Collective Operations¶
Collective operations have to be called for each rank (hence CUDA device), using the same count and the same datatype, to form a complete collective operation. Failure to do so will result in undefined behavior, including hangs, crashes, or data corruption.
AllReduce¶
The AllReduce operation performs reductions on data (for example, sum, min, max) across devices and stores the result in the receive buffer of every rank.
In a sum allreduce operation between k ranks, each rank will provide an array in of N values, and receive identical results in array out of N values, where out[i] = in0[i]+in1[i]+…+in(k-1)[i].
Related links: ncclAllReduce()
.
Broadcast¶
The Broadcast operation copies an N-element buffer from the root rank to all the ranks.
Important note: The root argument is one of the ranks, not a device number, and is therefore impacted by a different rank to device mapping.
Related links: ncclBroadcast()
.
Reduce¶
The Reduce operation performs the same operation as AllReduce, but stores the result only in the receive buffer of a specified root rank.
Important note: The root argument is one of the ranks (not a device number), and is therefore impacted by a different rank to device mapping.
Note: A Reduce, followed by a Broadcast, is equivalent to the AllReduce operation.
Related links: ncclReduce()
.
AllGather¶
The AllGather operation gathers N values from k ranks into an output buffer of size k*N, and distributes that result to all ranks.
The output is ordered by the rank index. The AllGather operation is therefore impacted by a different rank to device mapping.
Note: Executing ReduceScatter, followed by AllGather, is equivalent to the AllReduce operation.

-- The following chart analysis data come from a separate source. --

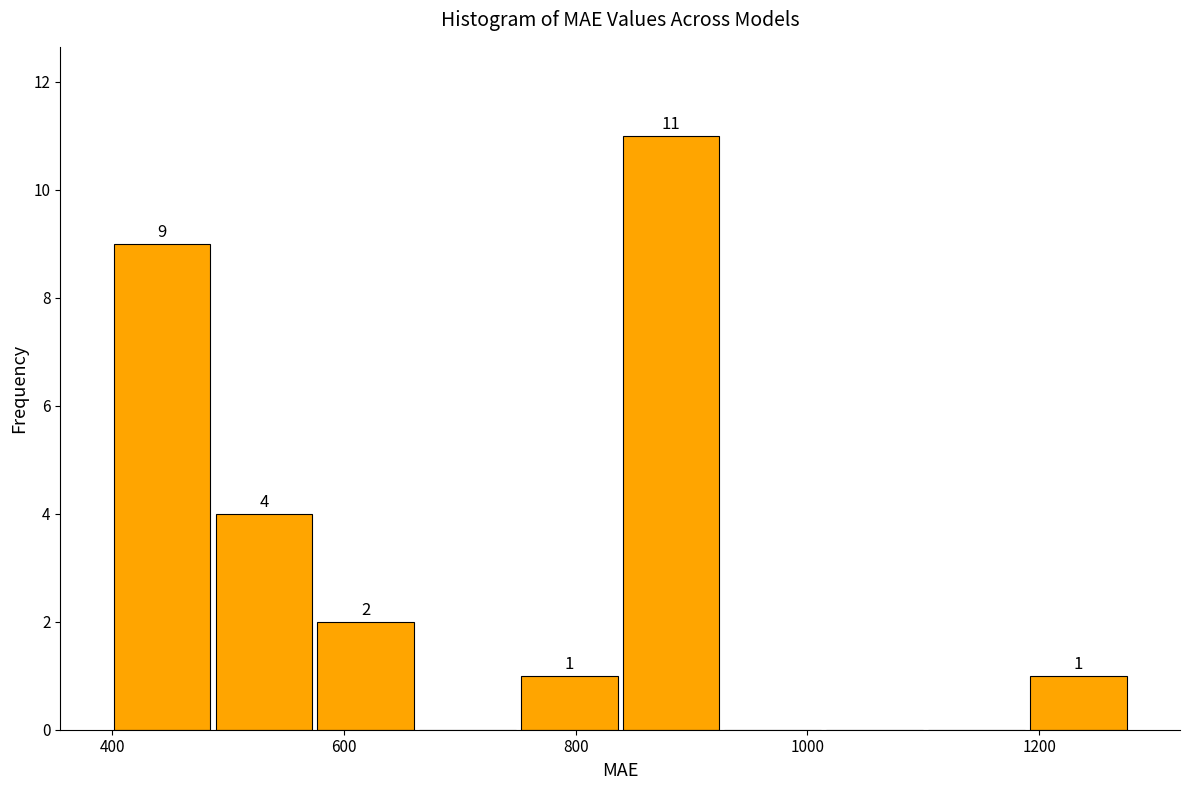

Over which range of the x-axis is the bar tallest?

840 to 920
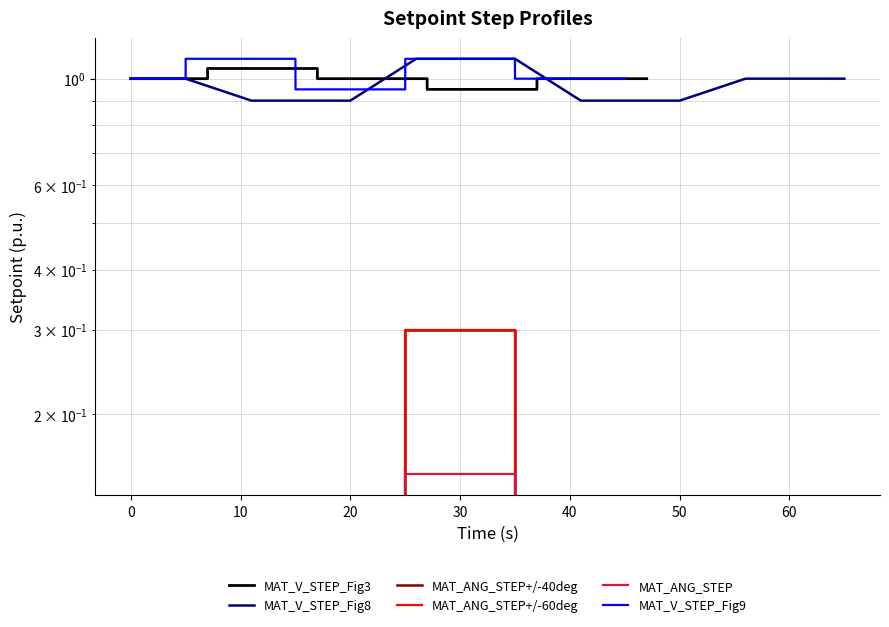

How many series are shown in this chart?

6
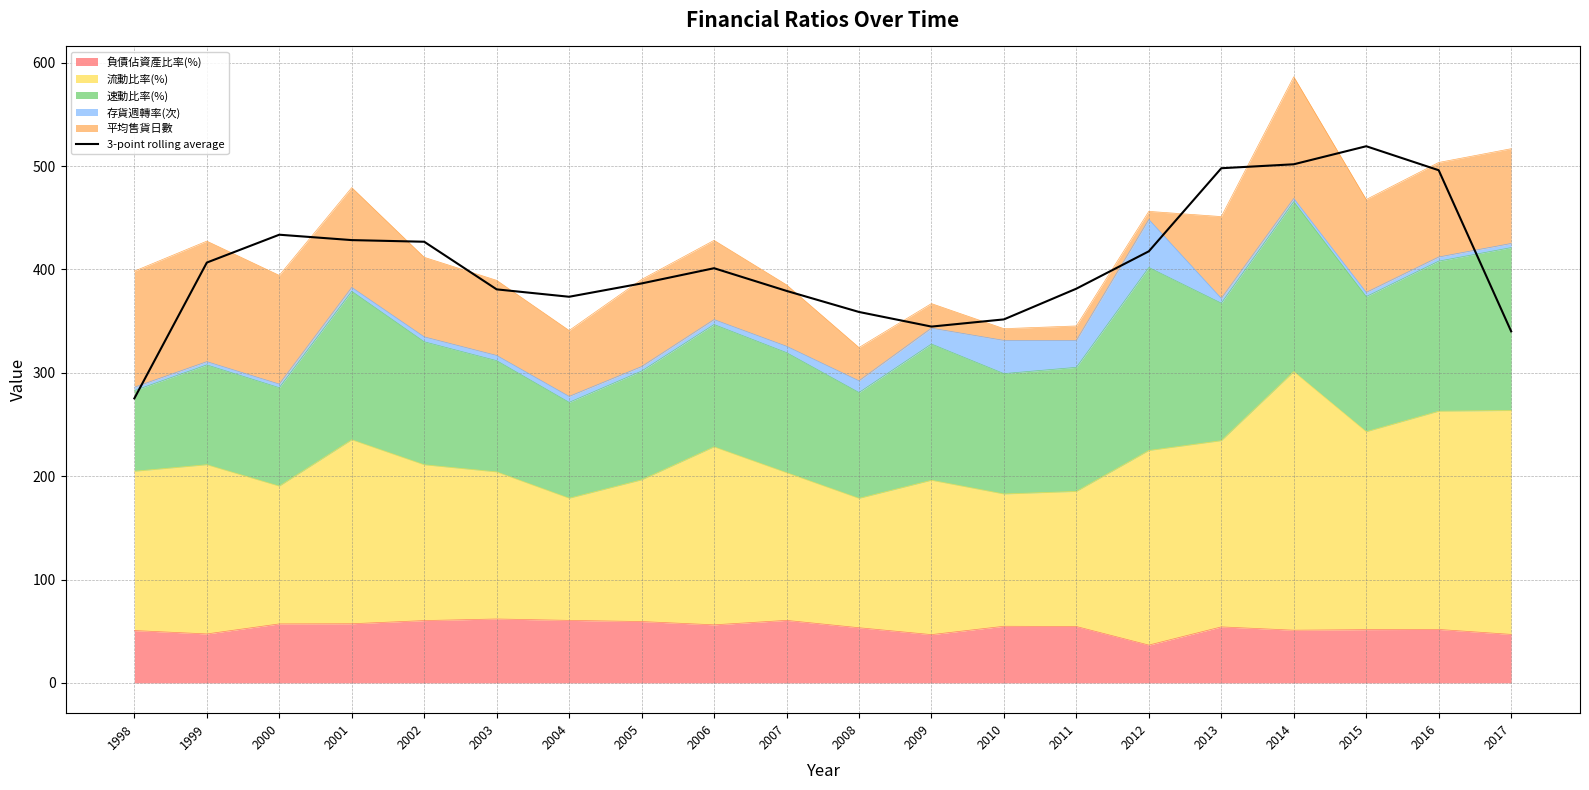

What is the difference between the second highest and minimum values?

226.5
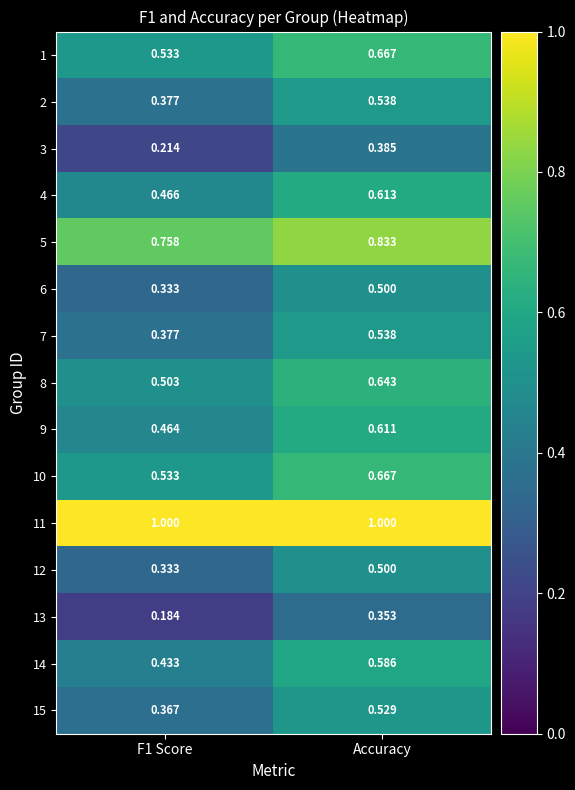

Between F1 Score and Accuracy, which series saw the biggest shift?

3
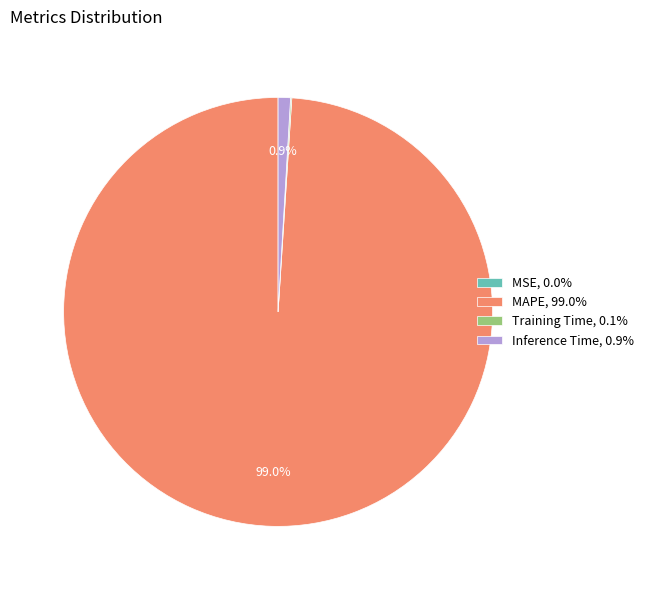

What percentage is NOT represented by MAPE, 99.0%?

1.0%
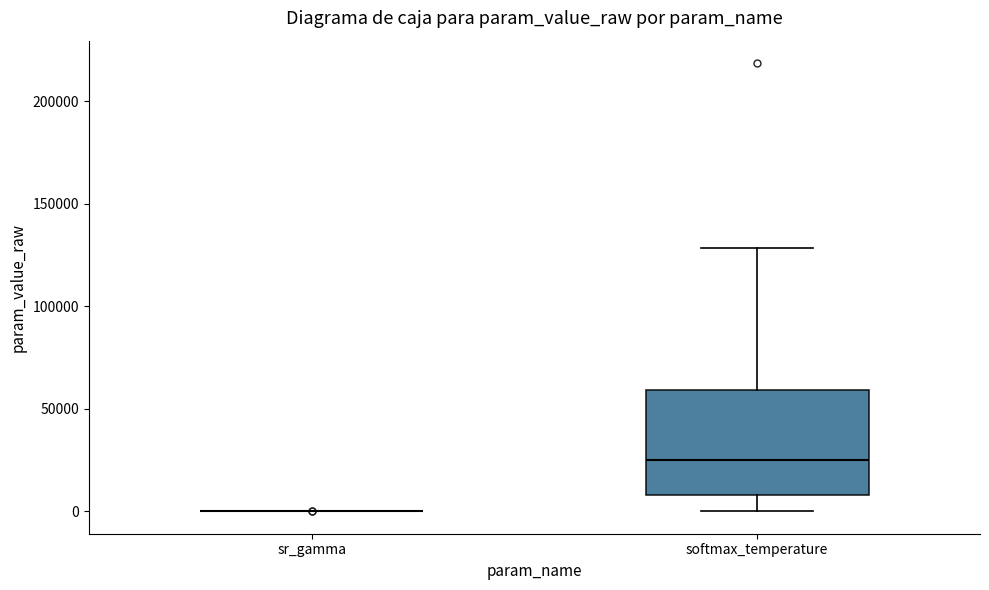

Reading left to right, transcribe this box plot: for each box, give where its median line is, the range the box spans, and where its two whiskers end, as read against the y-axis. The values are not printed on the chart, so give them approximately, as read against the axis.

sr_gamma: box collapsed to a line at 0, whiskers 0 to 0
softmax_temperature: median 25000, box 10000 to 60000, whiskers 0 to 130000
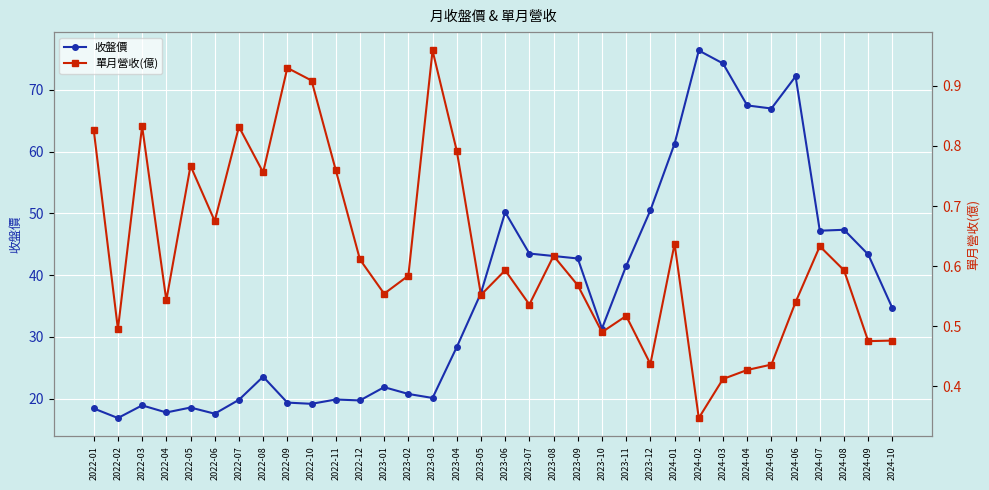

True or false: 單月營收(億) and 收盤價 cross at least once.

False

Related links: ncclAllGather()
.
ReduceScatter¶
The ReduceScatter operation performs the same operation as Reduce, except that the result is scattered in equal-sized blocks between ranks, each rank getting a chunk of data based on its rank index.
The ReduceScatter operation is impacted by a different rank to device mapping since the ranks determine the data layout.
Related links: ncclReduceScatter()